** Opening DATA TO PROCESS block **

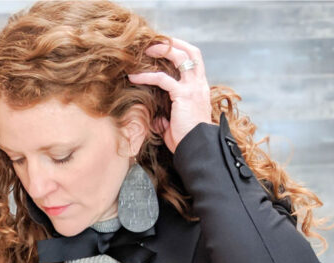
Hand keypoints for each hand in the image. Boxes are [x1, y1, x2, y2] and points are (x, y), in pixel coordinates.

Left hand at [127, 37, 212, 153]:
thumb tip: (154, 118)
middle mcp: (199, 85)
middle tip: (154, 43)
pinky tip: (134, 77)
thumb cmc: (187, 140)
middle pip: (192, 52)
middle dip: (173, 43)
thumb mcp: (175, 125)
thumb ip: (166, 116)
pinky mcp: (184, 94)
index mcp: (200, 89)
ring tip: (144, 51)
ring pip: (181, 57)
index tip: (163, 49)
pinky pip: (163, 79)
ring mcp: (193, 88)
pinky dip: (147, 76)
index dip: (180, 51)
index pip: (194, 61)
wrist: (198, 149)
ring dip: (162, 50)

** Closing DATA TO PROCESS block **

● PROBLEM DESCRIPTION:
Word for word, retype all of the data above, but include no pictures.

● EXERCISE RESPONSE:
Hand keypoints for each hand in the image. Boxes are [x1, y1, x2, y2] and points are (x, y), in pixel coordinates.

Left hand at [127, 37, 212, 153]:
thumb tip: (154, 118)
middle mcp: (199, 85)
middle tip: (154, 43)
pinky tip: (134, 77)
thumb cmc: (187, 140)
middle pip: (192, 52)
middle dip: (173, 43)
thumb mcp: (175, 125)
thumb ip: (166, 116)
pinky mcp: (184, 94)
index mcp: (200, 89)
ring tip: (144, 51)
ring pip: (181, 57)
index tip: (163, 49)
pinky pip: (163, 79)
ring mcp: (193, 88)
pinky dip: (147, 76)
index dip: (180, 51)
index pip: (194, 61)
wrist: (198, 149)
ring dip: (162, 50)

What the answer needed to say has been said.